Tras el final de la Segunda Guerra Mundial, y cuando Gran Bretaña se enfrentaba a las pavorosas consecuencias económicas de años de contienda, uno de los asesores de Winston Churchill propuso al primer ministro hacer un drástico recorte en el gasto en cultura. Se reducirían las becas, las ayudas a los teatros públicos, los fondos para conservación patrimonial, el presupuesto para museos. Quiero imaginar que el viejo Winston miró largamente a su interlocutor antes de preguntarle “entonces, ¿para qué hemos ganado una guerra?”. Churchill, lector empedernido, aficionado a la pintura, asiduo de los museos y escritor más que notable, entendía que su país, mermado y deprimido por la destrucción y la muerte, necesitaba una inyección de ánimo de la mano de las artes y las letras.

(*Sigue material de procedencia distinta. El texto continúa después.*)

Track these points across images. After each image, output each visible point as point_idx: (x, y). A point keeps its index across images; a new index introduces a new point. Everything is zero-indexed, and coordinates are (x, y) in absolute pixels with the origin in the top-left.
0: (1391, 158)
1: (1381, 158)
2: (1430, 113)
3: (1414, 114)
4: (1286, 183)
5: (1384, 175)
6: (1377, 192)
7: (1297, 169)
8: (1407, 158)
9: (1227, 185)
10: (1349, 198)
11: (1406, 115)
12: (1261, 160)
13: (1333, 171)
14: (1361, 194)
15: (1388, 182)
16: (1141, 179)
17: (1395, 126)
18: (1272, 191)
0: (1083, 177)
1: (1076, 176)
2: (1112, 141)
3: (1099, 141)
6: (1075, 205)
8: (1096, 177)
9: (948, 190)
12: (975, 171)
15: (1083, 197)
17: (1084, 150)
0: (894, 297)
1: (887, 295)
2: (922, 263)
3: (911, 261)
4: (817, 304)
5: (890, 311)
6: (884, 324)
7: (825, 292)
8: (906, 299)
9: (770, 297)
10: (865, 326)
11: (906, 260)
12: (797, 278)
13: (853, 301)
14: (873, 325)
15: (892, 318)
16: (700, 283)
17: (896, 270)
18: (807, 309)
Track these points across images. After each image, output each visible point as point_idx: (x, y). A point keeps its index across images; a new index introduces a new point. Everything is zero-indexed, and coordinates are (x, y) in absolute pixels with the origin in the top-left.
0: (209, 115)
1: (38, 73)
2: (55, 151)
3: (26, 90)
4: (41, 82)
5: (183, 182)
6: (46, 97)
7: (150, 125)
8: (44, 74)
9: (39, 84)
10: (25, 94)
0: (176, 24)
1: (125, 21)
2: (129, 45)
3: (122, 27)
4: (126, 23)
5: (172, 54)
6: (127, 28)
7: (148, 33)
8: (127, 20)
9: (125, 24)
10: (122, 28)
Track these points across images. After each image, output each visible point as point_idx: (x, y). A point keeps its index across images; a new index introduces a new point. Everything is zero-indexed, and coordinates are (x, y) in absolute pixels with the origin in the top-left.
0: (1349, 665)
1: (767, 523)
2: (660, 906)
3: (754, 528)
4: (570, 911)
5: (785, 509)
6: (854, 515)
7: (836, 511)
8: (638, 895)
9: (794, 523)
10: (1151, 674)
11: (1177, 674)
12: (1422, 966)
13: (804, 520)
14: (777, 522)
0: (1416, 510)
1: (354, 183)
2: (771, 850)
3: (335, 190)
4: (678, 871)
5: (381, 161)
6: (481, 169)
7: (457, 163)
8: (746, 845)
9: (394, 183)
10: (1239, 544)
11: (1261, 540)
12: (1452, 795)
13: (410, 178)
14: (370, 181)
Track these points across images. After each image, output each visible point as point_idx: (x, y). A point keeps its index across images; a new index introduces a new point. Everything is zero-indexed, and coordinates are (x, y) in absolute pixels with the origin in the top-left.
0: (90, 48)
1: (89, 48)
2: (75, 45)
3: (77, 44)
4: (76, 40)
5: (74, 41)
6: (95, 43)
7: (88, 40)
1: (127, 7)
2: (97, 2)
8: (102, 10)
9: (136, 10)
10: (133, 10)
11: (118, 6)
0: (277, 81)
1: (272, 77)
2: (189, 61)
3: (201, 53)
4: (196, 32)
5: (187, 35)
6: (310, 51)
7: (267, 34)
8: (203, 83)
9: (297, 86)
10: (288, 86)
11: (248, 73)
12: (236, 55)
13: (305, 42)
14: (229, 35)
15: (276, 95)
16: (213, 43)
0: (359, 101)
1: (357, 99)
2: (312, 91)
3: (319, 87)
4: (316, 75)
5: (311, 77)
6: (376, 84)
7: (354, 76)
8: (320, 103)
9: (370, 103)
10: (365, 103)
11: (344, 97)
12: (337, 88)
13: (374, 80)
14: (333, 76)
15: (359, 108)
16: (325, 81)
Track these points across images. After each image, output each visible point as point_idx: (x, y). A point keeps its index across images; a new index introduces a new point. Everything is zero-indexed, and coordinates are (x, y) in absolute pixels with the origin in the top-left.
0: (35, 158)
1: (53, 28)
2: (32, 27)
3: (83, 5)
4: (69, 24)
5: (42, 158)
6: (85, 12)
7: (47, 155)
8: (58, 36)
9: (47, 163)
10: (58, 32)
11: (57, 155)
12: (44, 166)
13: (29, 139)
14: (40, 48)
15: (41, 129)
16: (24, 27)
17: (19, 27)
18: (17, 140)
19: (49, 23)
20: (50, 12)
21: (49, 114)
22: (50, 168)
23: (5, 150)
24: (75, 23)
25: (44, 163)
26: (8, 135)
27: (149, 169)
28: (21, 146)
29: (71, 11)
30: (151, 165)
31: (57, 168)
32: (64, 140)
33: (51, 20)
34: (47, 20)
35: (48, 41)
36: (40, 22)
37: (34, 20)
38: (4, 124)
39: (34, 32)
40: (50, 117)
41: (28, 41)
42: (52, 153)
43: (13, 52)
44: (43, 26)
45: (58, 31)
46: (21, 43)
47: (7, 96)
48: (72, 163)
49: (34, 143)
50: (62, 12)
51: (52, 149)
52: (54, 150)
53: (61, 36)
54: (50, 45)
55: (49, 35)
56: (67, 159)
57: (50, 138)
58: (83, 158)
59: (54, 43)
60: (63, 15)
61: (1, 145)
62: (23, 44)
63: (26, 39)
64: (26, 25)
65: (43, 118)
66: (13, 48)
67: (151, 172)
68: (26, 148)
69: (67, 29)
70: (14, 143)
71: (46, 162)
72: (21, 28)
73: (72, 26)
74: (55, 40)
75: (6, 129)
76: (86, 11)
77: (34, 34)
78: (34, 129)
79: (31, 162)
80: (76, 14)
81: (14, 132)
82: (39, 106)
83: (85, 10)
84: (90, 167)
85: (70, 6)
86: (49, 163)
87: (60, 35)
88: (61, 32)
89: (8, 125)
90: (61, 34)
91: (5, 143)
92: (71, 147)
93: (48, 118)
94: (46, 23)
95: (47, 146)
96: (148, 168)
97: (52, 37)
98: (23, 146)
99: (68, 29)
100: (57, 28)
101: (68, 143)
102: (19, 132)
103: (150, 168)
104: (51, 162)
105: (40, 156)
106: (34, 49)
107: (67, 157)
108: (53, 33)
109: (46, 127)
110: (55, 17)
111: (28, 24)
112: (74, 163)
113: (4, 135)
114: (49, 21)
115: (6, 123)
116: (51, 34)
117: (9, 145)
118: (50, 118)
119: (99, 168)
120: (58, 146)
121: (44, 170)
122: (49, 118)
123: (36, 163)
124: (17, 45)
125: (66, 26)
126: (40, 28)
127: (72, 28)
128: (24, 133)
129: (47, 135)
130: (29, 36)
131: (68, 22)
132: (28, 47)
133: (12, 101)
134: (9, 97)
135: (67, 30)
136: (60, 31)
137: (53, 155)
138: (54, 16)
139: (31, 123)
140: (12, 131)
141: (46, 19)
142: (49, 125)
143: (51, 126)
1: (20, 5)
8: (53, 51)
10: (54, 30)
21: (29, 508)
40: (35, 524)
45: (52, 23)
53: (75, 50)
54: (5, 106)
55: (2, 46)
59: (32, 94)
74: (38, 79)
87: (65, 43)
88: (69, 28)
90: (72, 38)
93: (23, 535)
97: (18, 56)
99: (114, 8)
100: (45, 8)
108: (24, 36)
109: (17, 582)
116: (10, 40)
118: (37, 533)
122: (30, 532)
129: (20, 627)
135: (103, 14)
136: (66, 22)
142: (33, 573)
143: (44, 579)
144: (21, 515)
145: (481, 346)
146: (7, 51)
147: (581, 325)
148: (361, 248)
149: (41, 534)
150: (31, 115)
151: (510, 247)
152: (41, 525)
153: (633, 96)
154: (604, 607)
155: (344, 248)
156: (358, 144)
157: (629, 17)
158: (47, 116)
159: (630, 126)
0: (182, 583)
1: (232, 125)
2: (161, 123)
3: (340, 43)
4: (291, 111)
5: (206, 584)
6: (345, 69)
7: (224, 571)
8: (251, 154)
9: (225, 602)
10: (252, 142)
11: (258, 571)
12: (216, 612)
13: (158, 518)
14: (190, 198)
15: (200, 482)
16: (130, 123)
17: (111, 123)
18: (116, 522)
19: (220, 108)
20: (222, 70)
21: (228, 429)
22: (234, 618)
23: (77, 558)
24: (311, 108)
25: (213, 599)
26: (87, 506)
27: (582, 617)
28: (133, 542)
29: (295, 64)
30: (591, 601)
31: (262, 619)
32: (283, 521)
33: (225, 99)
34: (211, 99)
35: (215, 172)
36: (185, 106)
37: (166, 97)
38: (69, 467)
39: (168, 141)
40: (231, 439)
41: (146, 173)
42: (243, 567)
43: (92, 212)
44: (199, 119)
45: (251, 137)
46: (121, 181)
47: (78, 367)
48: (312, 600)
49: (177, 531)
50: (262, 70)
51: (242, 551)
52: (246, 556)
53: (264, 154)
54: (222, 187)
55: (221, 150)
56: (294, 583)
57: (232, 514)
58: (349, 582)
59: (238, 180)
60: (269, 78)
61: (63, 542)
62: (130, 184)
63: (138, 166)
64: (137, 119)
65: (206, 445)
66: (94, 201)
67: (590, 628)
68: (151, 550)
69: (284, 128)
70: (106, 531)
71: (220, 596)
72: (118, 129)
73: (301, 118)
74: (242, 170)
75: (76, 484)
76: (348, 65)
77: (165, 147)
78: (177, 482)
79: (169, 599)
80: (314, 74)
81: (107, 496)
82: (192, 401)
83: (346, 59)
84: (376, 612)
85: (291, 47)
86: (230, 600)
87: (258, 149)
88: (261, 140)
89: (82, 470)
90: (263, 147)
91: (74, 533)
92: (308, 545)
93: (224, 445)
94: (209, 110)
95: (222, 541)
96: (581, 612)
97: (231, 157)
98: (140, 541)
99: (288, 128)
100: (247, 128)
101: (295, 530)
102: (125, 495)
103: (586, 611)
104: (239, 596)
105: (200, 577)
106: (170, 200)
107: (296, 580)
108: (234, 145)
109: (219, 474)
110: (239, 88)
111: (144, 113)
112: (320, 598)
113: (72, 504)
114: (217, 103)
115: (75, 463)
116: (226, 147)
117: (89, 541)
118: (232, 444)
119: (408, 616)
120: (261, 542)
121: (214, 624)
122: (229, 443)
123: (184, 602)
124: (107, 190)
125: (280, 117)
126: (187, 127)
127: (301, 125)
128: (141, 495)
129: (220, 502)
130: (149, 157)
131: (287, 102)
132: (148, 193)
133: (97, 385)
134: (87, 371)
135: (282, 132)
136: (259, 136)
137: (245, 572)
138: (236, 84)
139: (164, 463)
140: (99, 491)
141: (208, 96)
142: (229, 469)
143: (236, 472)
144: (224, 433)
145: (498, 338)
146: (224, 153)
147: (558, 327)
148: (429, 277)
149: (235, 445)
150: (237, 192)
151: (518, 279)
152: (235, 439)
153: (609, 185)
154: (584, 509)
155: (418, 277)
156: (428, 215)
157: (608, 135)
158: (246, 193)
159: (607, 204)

La cultura es el andamiaje de la vida de una sociedad. Es la huella que deja cada época, el legado de los años. Nada trasciende tanto como cada una de las formas del arte. ¿Alguien sabe quién era el responsable de Hacienda cuando se publicó La regenta? ¿Creen que, dentro de 100 años, alguien recordará el nombre de los miembros del Consejo de Ministros en 2023? Y, sin embargo, seguro que se recuerda una novela publicada este año, una película que se estrene, una canción que se componga.
Ningún país del mundo es capaz de crear un sistema cultural sólido dando la espalda a la iniciativa privada
Los creadores no pueden estar solos en su tarea. Las industrias culturales son indispensables para crear un ecosistema que permita el desarrollo del talento. Por eso es indispensable que los poderes públicos tiendan la mano a las empresas privadas para crear un escenario en el que los recursos de unos y otras puedan trabajar a favor de los ciudadanos. La Ley de Mecenazgo, tantas veces prometida y postergada, debería ser el paraguas que cobijase un nuevo tiempo de colaboración entre instituciones e industrias. Pero, en ausencia de un marco legal que nos iguale a países de nuestro entorno, tenemos que empezar a trabajar sin complejos para aunar medios, esfuerzos y voluntades. No será fácil. Desafortunadamente, la consideración social del mecenazgo es una de las asignaturas pendientes de nuestra opinión pública. Pero, en tanto se intenta hacer pedagogía, es nuestra obligación sacudirnos los miedos y crear espacios de colaboración que redunden en beneficio de la sociedad. Porque para ella trabajamos. Otros países lo han hecho con éxito considerable, y si el Gobierno central no es capaz de liderar este nuevo marco de competencia, es obligación de los entes locales tomar las riendas.
La cultura es una herramienta de cohesión social. Cualquier ciudadano tiene que ver expedito el acceso a las distintas manifestaciones culturales, lo cual no quiere decir que todas deben ser gratuitas. Las administraciones deben garantizar al ciudadano el disfrute de todas las artes, sea cual sea su situación económica. Pero al mismo tiempo debe facilitar la existencia de iniciativas privadas que complementen la oferta pública. Ningún país del mundo es capaz de crear un sistema cultural sólido dando la espalda a la iniciativa privada. El reto es ser capaces de trabajar juntos a favor de la consolidación de una sistema cultural sostenible, con profesionales bien remunerados, capaz de ampliar y amplificar la labor de las diferentes administraciones. Y, al mismo tiempo, es importante hacer que las empresas se impliquen en la formación de los públicos, el desarrollo de los creadores y la protección y defensa del patrimonio.
Estamos en una época cambiante, en la que los modelos de hace solo un par de décadas han quedado obsoletos. El complejo entramado de la cultura ha de cambiar también las reglas de juego para hacer frente a los desafíos de los próximos años. Y ahí están el reto y la oportunidad.